## ACTIVITY
Would you please give every entry again exactly, without the pictures?

## Structured page parsing data
##########
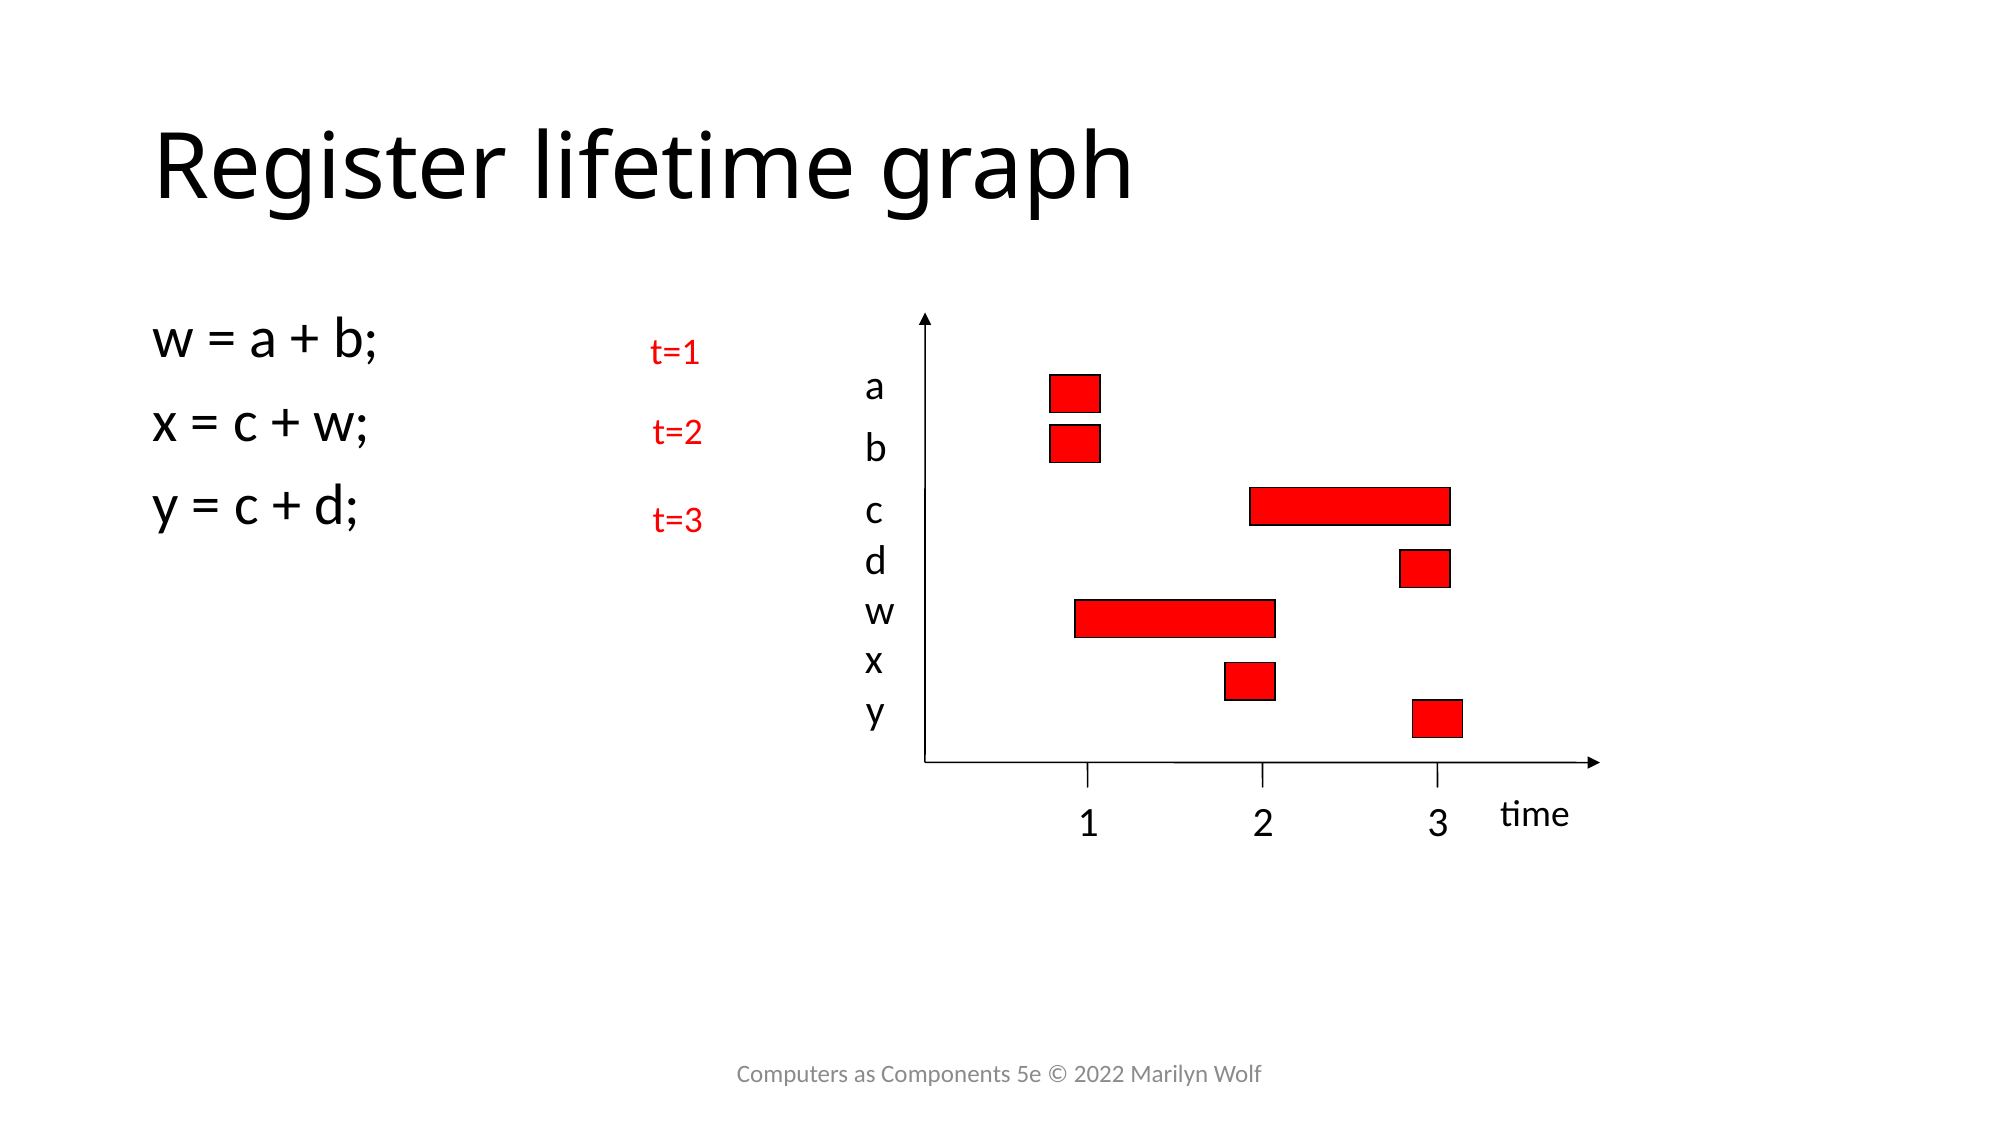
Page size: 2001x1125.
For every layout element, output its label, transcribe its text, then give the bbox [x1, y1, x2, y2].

footer Computers as Components 5e © 2022 Marilyn Wolf [662, 1042, 1338, 1103]
text_box d [850, 525, 903, 575]
text_box [1438, 756, 1600, 769]
text_box t=3 [637, 487, 718, 548]
text_box c [850, 474, 899, 525]
list w = a + b; x = c + w; y = c + d; [137, 299, 1863, 1014]
text_box t=2 [637, 399, 718, 460]
text_box time [1485, 781, 1585, 842]
text_box a [850, 350, 901, 412]
title Register lifetime graph [137, 59, 1863, 278]
text_box [1050, 425, 1100, 463]
text_box [1250, 487, 1450, 525]
text_box 2 [1237, 787, 1289, 853]
text_box w [850, 575, 910, 640]
text_box [918, 312, 932, 763]
text_box [1412, 699, 1463, 738]
text_box t=1 [635, 319, 716, 379]
text_box [1224, 662, 1275, 700]
text_box b [850, 412, 903, 478]
text_box 3 [1412, 787, 1464, 853]
text_box [1074, 600, 1275, 638]
text_box [1050, 375, 1100, 413]
text_box 1 [1062, 787, 1114, 853]
text_box x [850, 624, 898, 690]
text_box [1400, 549, 1450, 588]
text_box y [851, 675, 900, 740]
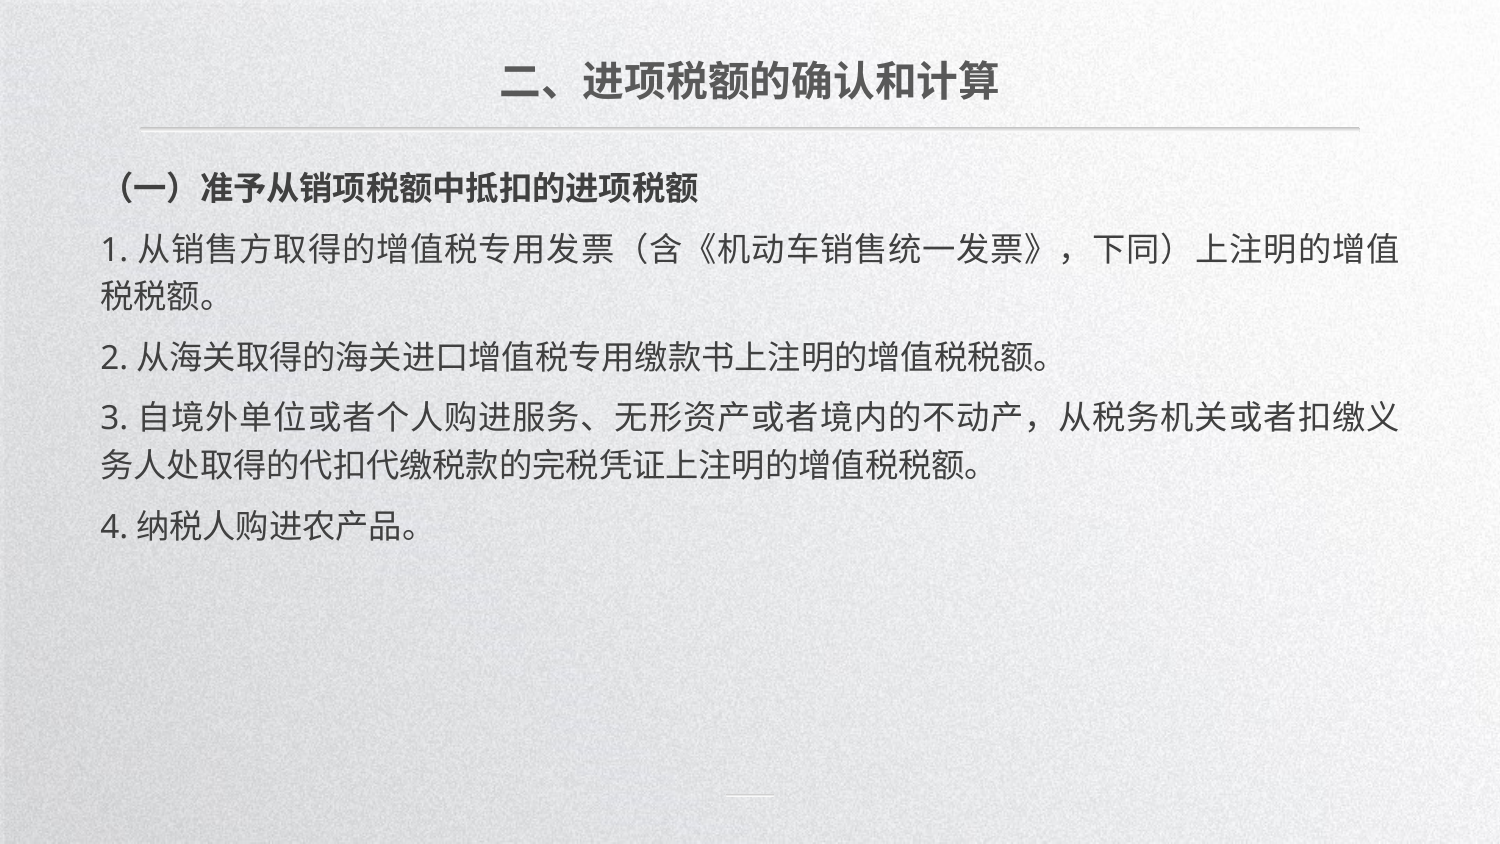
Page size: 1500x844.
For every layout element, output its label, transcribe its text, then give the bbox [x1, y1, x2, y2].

text_box 二、进项税额的确认和计算 [460, 49, 1039, 111]
text_box （一）准予从销项税额中抵扣的进项税额 1.从销售方取得的增值税专用发票（含《机动车销售统一发票》，下同）上注明的增值税税额。 2.从海关取得的海关进口增值税专用缴款书上注明的增值税税额。 3.自境外单位或者个人购进服务、无形资产或者境内的不动产，从税务机关或者扣缴义务人处取得的代扣代缴税款的完税凭证上注明的增值税税额。 4.纳税人购进农产品。 [100, 159, 1400, 606]
picture [0, 0, 1500, 844]
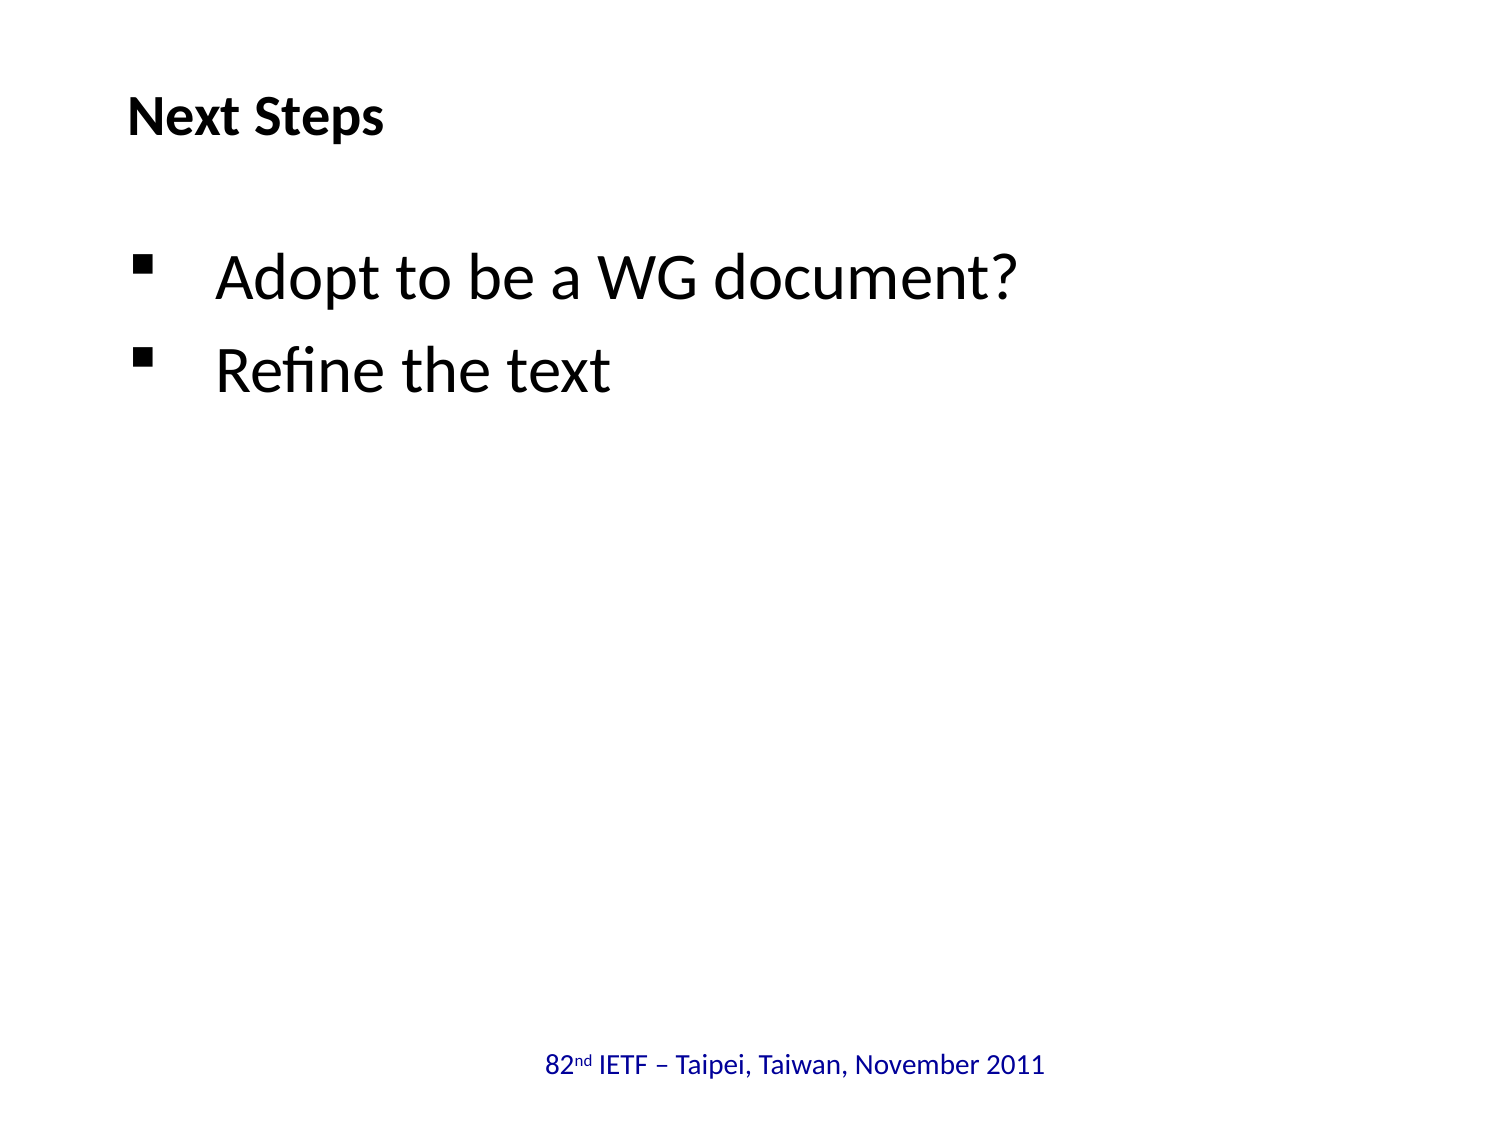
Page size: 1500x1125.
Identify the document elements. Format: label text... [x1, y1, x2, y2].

list Adopt to be a WG document? Refine the text [112, 224, 1388, 1001]
title Next Steps [112, 62, 1388, 163]
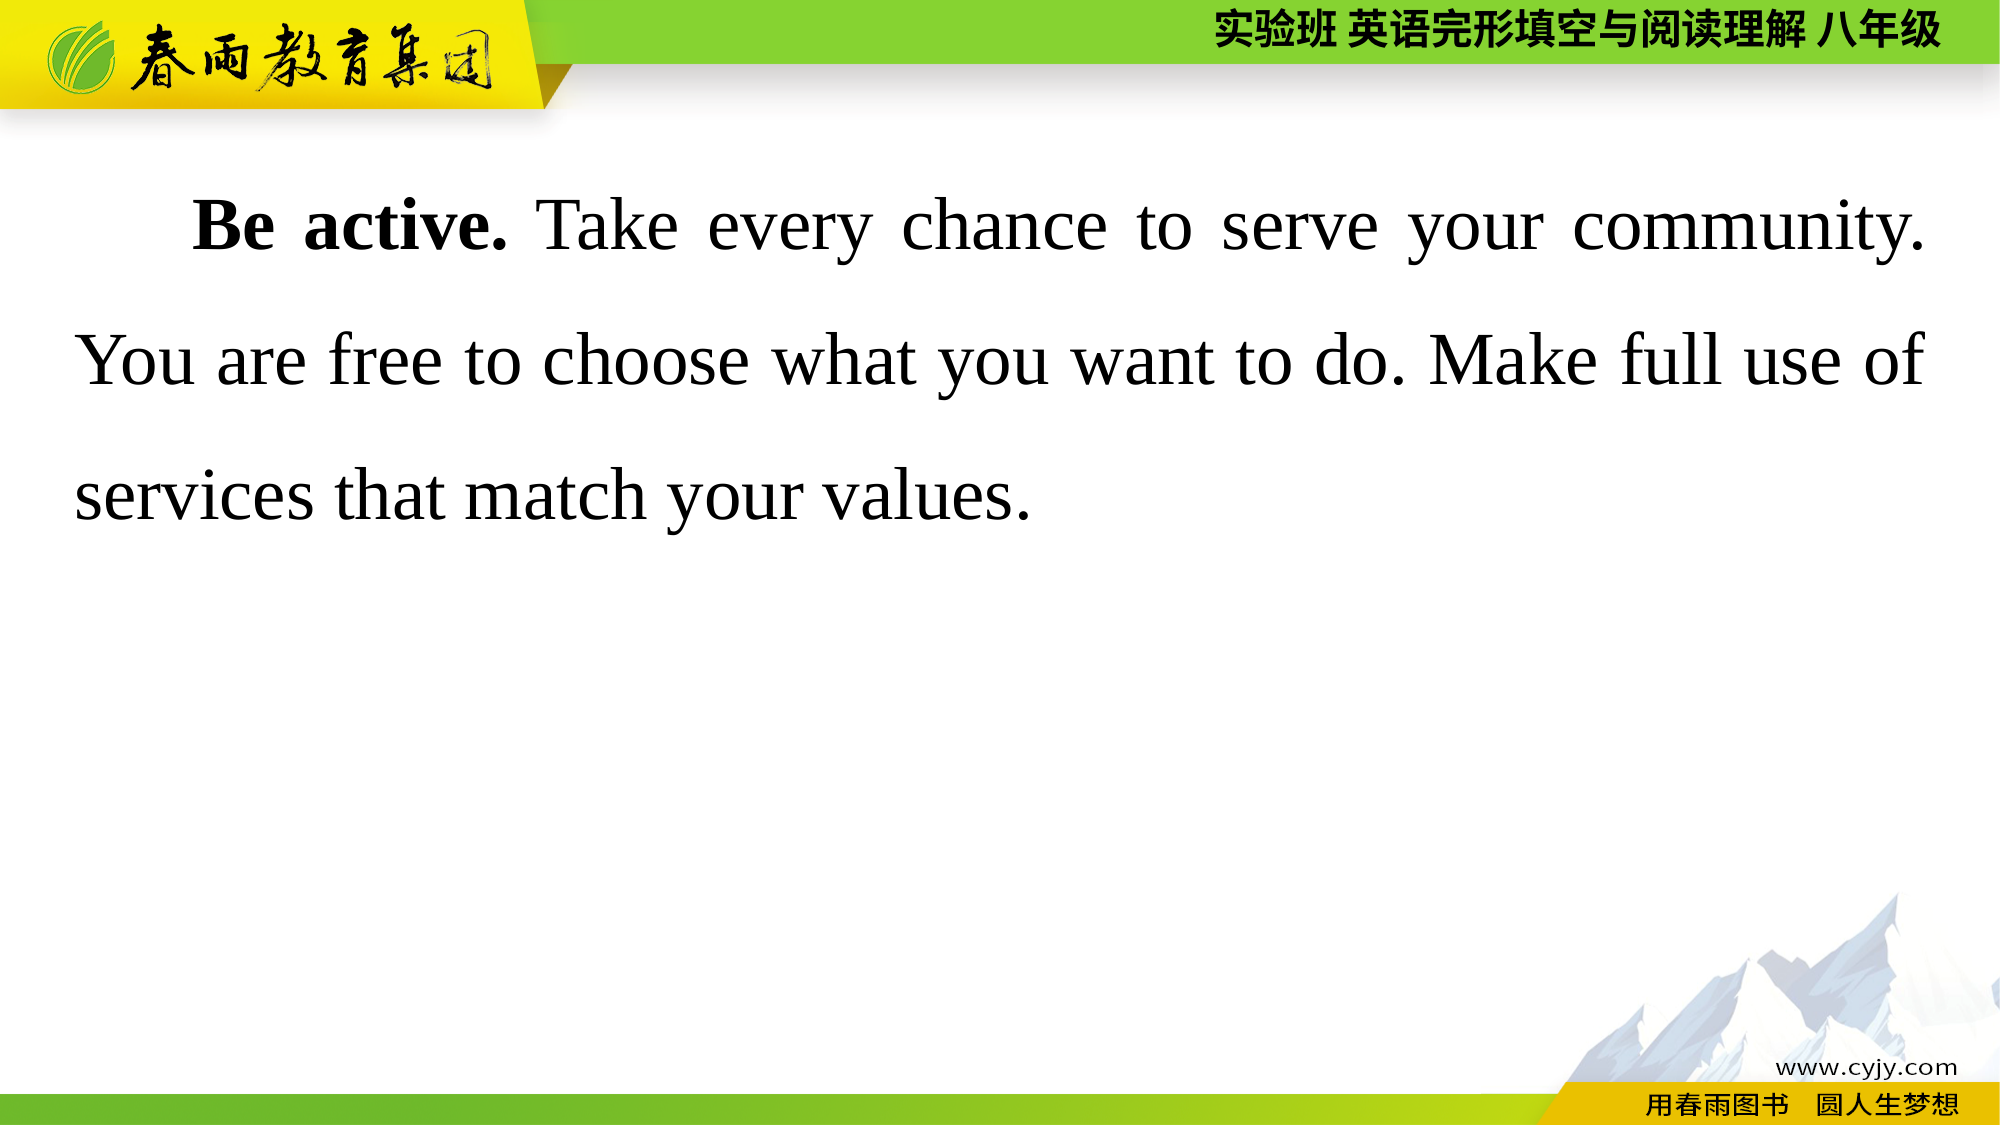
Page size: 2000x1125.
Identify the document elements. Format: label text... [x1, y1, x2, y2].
##########
## WRITTEN SOLUTION
Page size: 2001x1125.
For every layout element, output its label, transcribe its text, then give the bbox [x1, y1, x2, y2].

footer Computers as Components 5e © 2022 Marilyn Wolf [662, 1042, 1338, 1103]
text_box d [850, 525, 903, 575]
text_box [1438, 756, 1600, 769]
text_box t=3 [637, 487, 718, 548]
text_box c [850, 474, 899, 525]
list w = a + b; x = c + w; y = c + d; [137, 299, 1863, 1014]
text_box t=2 [637, 399, 718, 460]
text_box time [1485, 781, 1585, 842]
text_box a [850, 350, 901, 412]
title Register lifetime graph [137, 59, 1863, 278]
text_box [1050, 425, 1100, 463]
text_box [1250, 487, 1450, 525]
text_box 2 [1237, 787, 1289, 853]
text_box w [850, 575, 910, 640]
text_box [918, 312, 932, 763]
text_box [1412, 699, 1463, 738]
text_box t=1 [635, 319, 716, 379]
text_box [1224, 662, 1275, 700]
text_box b [850, 412, 903, 478]
text_box 3 [1412, 787, 1464, 853]
text_box [1074, 600, 1275, 638]
text_box [1050, 375, 1100, 413]
text_box 1 [1062, 787, 1114, 853]
text_box x [850, 624, 898, 690]
text_box [1400, 549, 1450, 588]
text_box y [851, 675, 900, 740]
Page size: 1500x844.
For every layout element, output its label, transcribe its text, then give the bbox [x1, y1, x2, y2].

text_box 二、进项税额的确认和计算 [460, 49, 1039, 111]
text_box （一）准予从销项税额中抵扣的进项税额 1.从销售方取得的增值税专用发票（含《机动车销售统一发票》，下同）上注明的增值税税额。 2.从海关取得的海关进口增值税专用缴款书上注明的增值税税额。 3.自境外单位或者个人购进服务、无形资产或者境内的不动产，从税务机关或者扣缴义务人处取得的代扣代缴税款的完税凭证上注明的增值税税额。 4.纳税人购进农产品。 [100, 159, 1400, 606]
picture [0, 0, 1500, 844]
Page size: 1500x1125.
Identify the document elements. Format: label text... [x1, y1, x2, y2].

list Adopt to be a WG document? Refine the text [112, 224, 1388, 1001]
title Next Steps [112, 62, 1388, 163]
Page size: 2000x1125.
Identify the document elements. Format: label text... [x1, y1, x2, y2].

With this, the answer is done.